__Aim of the exercise__.
Rewrite the full listing below, changing every occurrence of "low vision" to "limited vision" and leaving all other text unchanged. Leave the pictures out of your output.

__Supplied records__.
________________

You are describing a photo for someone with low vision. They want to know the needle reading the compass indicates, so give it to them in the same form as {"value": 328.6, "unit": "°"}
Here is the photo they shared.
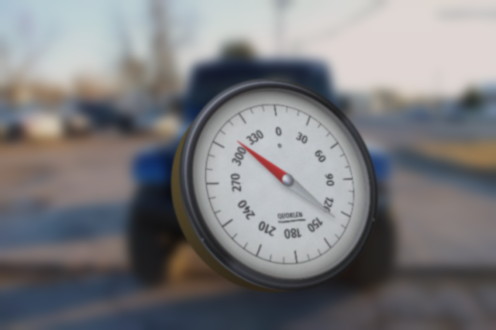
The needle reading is {"value": 310, "unit": "°"}
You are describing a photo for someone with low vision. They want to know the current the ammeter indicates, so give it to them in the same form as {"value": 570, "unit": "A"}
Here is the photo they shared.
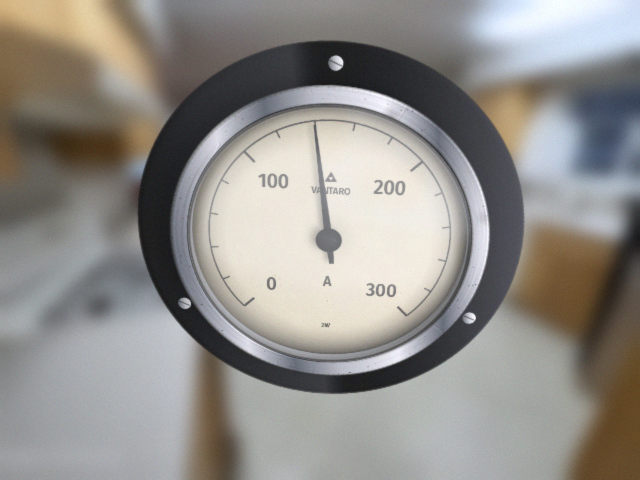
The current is {"value": 140, "unit": "A"}
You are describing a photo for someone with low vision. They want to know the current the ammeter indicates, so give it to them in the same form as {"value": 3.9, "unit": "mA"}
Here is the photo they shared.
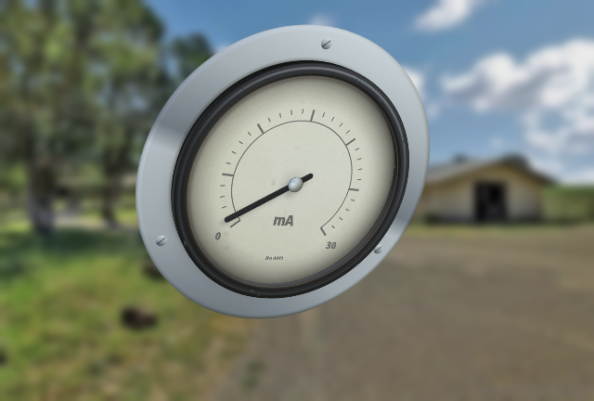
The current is {"value": 1, "unit": "mA"}
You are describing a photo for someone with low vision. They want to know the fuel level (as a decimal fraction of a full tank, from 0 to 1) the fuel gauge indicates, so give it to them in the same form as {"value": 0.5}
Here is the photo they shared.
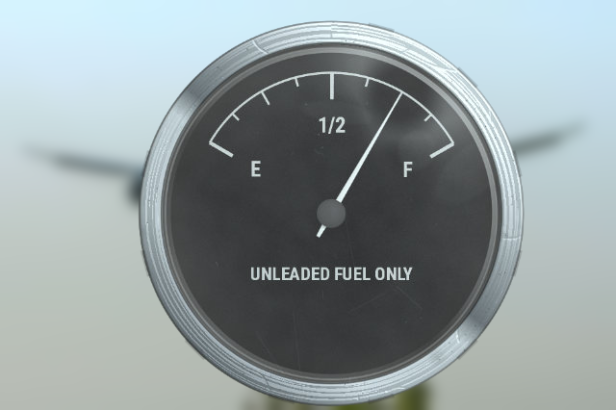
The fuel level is {"value": 0.75}
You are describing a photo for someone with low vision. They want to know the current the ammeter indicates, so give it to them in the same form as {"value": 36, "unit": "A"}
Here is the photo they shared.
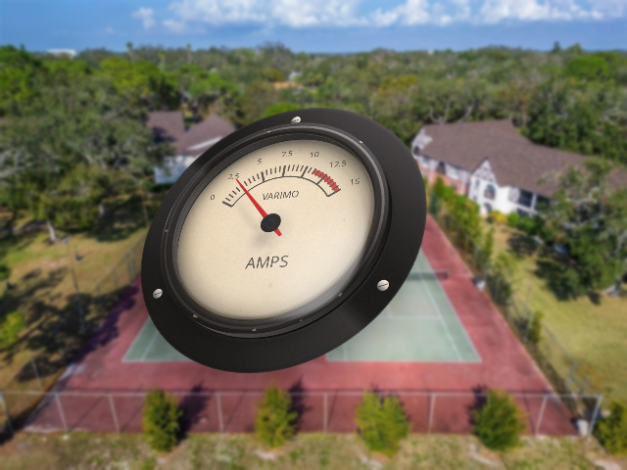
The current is {"value": 2.5, "unit": "A"}
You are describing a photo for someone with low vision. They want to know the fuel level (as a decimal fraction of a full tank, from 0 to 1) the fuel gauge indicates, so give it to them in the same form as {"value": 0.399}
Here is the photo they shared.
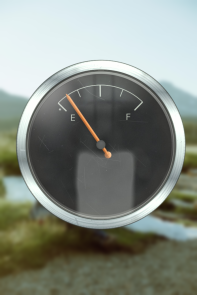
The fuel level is {"value": 0.125}
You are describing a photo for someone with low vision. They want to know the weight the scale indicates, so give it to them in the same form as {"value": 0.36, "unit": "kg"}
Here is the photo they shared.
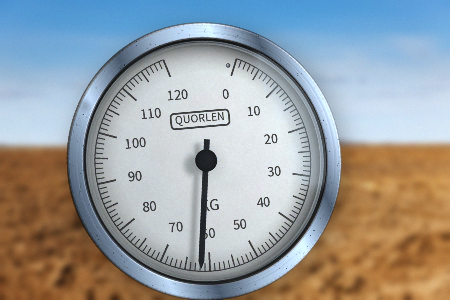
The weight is {"value": 62, "unit": "kg"}
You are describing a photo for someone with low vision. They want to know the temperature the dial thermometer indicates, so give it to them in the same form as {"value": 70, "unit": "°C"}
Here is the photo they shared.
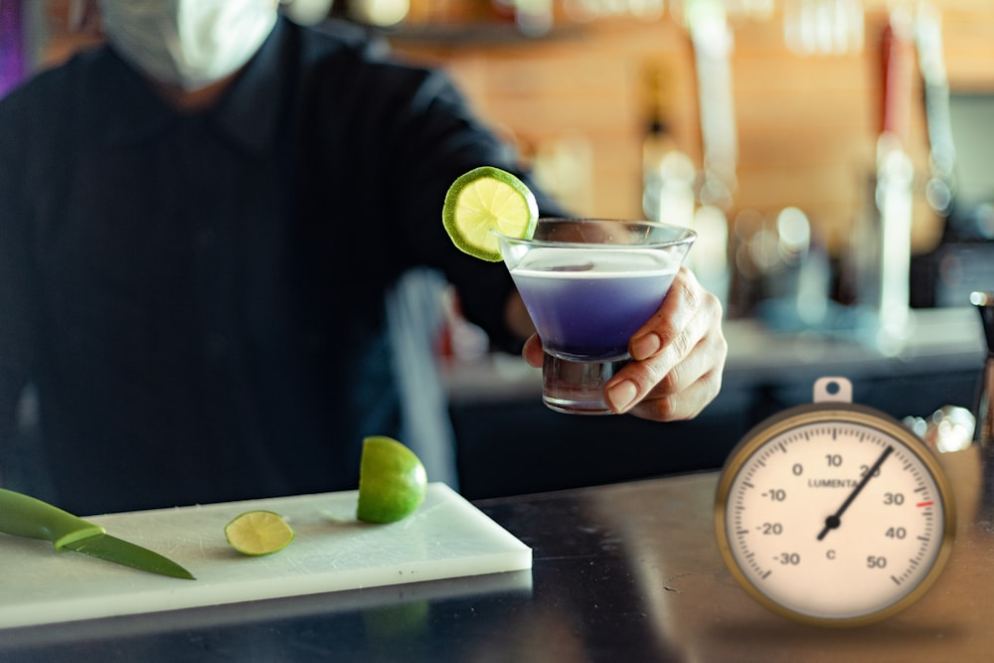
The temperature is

________________

__The answer__.
You are describing a photo for someone with limited vision. They want to know the needle reading the compass indicates, so give it to them in the same form as {"value": 328.6, "unit": "°"}
Here is the photo they shared.
The needle reading is {"value": 310, "unit": "°"}
You are describing a photo for someone with limited vision. They want to know the current the ammeter indicates, so give it to them in the same form as {"value": 570, "unit": "A"}
Here is the photo they shared.
The current is {"value": 140, "unit": "A"}
You are describing a photo for someone with limited vision. They want to know the current the ammeter indicates, so give it to them in the same form as {"value": 3.9, "unit": "mA"}
Here is the photo they shared.
The current is {"value": 1, "unit": "mA"}
You are describing a photo for someone with limited vision. They want to know the fuel level (as a decimal fraction of a full tank, from 0 to 1) the fuel gauge indicates, so give it to them in the same form as {"value": 0.5}
Here is the photo they shared.
The fuel level is {"value": 0.75}
You are describing a photo for someone with limited vision. They want to know the current the ammeter indicates, so give it to them in the same form as {"value": 36, "unit": "A"}
Here is the photo they shared.
The current is {"value": 2.5, "unit": "A"}
You are describing a photo for someone with limited vision. They want to know the fuel level (as a decimal fraction of a full tank, from 0 to 1) the fuel gauge indicates, so give it to them in the same form as {"value": 0.399}
Here is the photo they shared.
The fuel level is {"value": 0.125}
You are describing a photo for someone with limited vision. They want to know the weight the scale indicates, so give it to them in the same form as {"value": 0.36, "unit": "kg"}
Here is the photo they shared.
The weight is {"value": 62, "unit": "kg"}
You are describing a photo for someone with limited vision. They want to know the temperature the dial thermometer indicates, so give it to them in the same form as {"value": 70, "unit": "°C"}
Here is the photo they shared.
The temperature is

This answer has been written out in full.